Let's look at some of your constraints:

  • The users should be presented only with their own PII when using the system
  • Users should not be able to search for other users' PII
  • Users do not necessarily know or remember the ID (key) they have been assigned

Your scenario of 10 randomly permutted profile info doesn't look acceptable, especially if it reveals actual PII without authentication -- someone knowing the person will recognise it, for example, or they may validate a profile is real by cross-referencing against other leaked PII databases. It may well break data protection regulations.

It sounds like your organisation already provisioned users accounts to store their PII and keyed it with a globally unique ID. You will need to come up with an authentication system that will help your users to log in and access their provisioned information. This system should allow a variety of authentication scenarios since not all users will be able to use their assigned ID.

Log in using the globally unique ID

This is a common scenario with organisations, however not necessarily the easiest. Typically, before the user interacts for the first time with the online platform, the organisation will most probably have been in touch with them through other means.

If your organisation is in communication with the user through any means (e.g. email, or postal mail), it may be a good idea to proactively specify the globally unique ID, for example as a header, as this should help with the "forgetting the ID" problem. Knowing this information, the user should be able to request a temporary password being sent through the same channel to claim the provisioned account.

The claiming process may include verifying the PII.

Log in using an email or a telephone number

Now, supposing that the users don't know their assigned globally unique ID, they should however know their own email address or phone number.

If a user inputs their phone number or email, you can search and match that against the database. If there is a match (i.e. the offline data gathering and digital entry worked without error), then you may send a temporary password to that same email address or phone number (e.g. as a text). It should be a safe bet to assume that they are personally in control of the email or phone number they have just entered in the system. The user may then enter this temporary password and proceed to verify and claim their user account.

++++++++

● **EXERCISE SET**
1. Change "Southwest Airlines" to "Southwest" in the Recorded data entries from the first line through the line containing "Restructuring and turnaround", leaving everything else as it is. Give only those lines.
2. Write what comes next in the text on letting users log in to reach their own PII, starting after its final sentence.

● **Recorded data**
++++++++

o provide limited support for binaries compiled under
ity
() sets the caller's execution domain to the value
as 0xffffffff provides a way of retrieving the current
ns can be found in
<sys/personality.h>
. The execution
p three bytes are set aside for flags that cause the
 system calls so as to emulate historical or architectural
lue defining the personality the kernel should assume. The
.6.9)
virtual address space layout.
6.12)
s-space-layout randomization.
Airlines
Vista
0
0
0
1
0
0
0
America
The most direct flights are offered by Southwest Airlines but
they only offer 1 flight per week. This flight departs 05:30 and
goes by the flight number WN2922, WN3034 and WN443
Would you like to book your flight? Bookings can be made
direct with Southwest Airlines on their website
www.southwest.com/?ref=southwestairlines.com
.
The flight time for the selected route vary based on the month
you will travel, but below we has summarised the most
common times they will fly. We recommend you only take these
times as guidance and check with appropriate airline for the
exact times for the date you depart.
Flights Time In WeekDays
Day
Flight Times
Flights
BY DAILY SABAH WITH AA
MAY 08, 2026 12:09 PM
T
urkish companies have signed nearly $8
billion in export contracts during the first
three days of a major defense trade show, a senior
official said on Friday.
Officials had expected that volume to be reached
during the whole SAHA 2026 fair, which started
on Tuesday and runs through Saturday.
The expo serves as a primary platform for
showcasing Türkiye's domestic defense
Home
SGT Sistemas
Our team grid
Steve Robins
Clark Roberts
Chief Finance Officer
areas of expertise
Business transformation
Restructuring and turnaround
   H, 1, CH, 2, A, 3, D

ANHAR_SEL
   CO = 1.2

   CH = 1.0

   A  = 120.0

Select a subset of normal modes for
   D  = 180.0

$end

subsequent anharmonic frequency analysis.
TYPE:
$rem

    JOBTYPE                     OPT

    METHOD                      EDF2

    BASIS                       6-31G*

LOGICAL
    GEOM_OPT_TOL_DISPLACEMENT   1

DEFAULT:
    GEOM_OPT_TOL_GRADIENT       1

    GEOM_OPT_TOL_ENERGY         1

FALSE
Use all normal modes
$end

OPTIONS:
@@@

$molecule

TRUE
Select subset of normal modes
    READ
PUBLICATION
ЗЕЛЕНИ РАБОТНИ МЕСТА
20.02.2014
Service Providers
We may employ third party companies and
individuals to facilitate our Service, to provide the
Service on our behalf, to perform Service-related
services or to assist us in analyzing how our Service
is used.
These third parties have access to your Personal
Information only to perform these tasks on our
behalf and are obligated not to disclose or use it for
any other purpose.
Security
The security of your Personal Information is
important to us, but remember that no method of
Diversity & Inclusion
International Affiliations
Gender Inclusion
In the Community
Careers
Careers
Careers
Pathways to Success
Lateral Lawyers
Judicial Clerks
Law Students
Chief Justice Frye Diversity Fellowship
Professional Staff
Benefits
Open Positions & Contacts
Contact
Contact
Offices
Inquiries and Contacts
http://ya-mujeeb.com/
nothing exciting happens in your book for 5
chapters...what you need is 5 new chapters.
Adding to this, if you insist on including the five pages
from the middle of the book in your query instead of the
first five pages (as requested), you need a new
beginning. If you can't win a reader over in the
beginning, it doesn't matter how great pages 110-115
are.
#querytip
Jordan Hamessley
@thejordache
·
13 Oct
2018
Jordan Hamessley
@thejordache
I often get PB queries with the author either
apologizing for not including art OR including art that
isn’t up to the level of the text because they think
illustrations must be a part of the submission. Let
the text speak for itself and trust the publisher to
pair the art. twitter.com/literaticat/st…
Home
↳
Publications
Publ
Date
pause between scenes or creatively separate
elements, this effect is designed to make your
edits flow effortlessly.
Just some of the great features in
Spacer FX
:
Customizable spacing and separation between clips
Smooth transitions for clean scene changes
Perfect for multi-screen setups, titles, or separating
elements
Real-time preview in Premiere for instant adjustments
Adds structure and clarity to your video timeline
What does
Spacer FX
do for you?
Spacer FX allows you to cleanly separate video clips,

++++++++

● **PER-TASK OUTPUTS**
1.
o provide limited support for binaries compiled under
ity
() sets the caller's execution domain to the value
as 0xffffffff provides a way of retrieving the current
ns can be found in
<sys/personality.h>
. The execution
p three bytes are set aside for flags that cause the
 system calls so as to emulate historical or architectural
lue defining the personality the kernel should assume. The
.6.9)
virtual address space layout.
6.12)
s-space-layout randomization.
Airlines
Vista
0
0
0
1
0
0
0
America
The most direct flights are offered by Southwest but
they only offer 1 flight per week. This flight departs 05:30 and
goes by the flight number WN2922, WN3034 and WN443
Would you like to book your flight? Bookings can be made
direct with Southwest on their website
www.southwest.com/?ref=southwestairlines.com
.
The flight time for the selected route vary based on the month
you will travel, but below we has summarised the most
common times they will fly. We recommend you only take these
times as guidance and check with appropriate airline for the
exact times for the date you depart.
Flights Time In WeekDays
Day
Flight Times
Flights
BY DAILY SABAH WITH AA
MAY 08, 2026 12:09 PM
T
urkish companies have signed nearly $8
billion in export contracts during the first
three days of a major defense trade show, a senior
official said on Friday.
Officials had expected that volume to be reached
during the whole SAHA 2026 fair, which started
on Tuesday and runs through Saturday.
The expo serves as a primary platform for
showcasing Türkiye's domestic defense
Home
SGT Sistemas
Our team grid
Steve Robins
Clark Roberts
Chief Finance Officer
areas of expertise
Business transformation
Restructuring and turnaround

2.
You should not acknowledge any of the email address or phone number exist or don't exist in your database, however, and instead simply state an action would been taken should the entry be valid.

Some more thoughts

Now I understand I talked about "claiming a user account". I accept it can be a barrier for some users to create or otherwise possess yet again another user account and remember yet again another password, especially for something they'd log onto at most once a year. You may gauge the difficulty of requiring they set up a personal password to claim the account, but in the long run this may be beneficial -- I think the claiming process is more cumbersome than "normal" user account management, not to mention less secure.

Please note you would perhaps have to also think about a user support procedure, and hence a phone or other verification procedure.

On "temporary" passwords: you should decide if they need to be limited in time or if they'd only be deactivated once used the first time (one-time passwords).

I have also seen a process using the name and postal address as a form of identification, and the password would be sent in a letter at this address. Now I'm a bit less comfortable with this one, as it would require a manual intervention on the NGO side to assess the validity of the request -- the known name and address may differ with the information specified in the password request, so an operator should manually check if they plausibly match (i.e. different formatting, accents, etc...). This is open to human error, so I'm not recommending it, unless you have the resources and manpower to ensure it.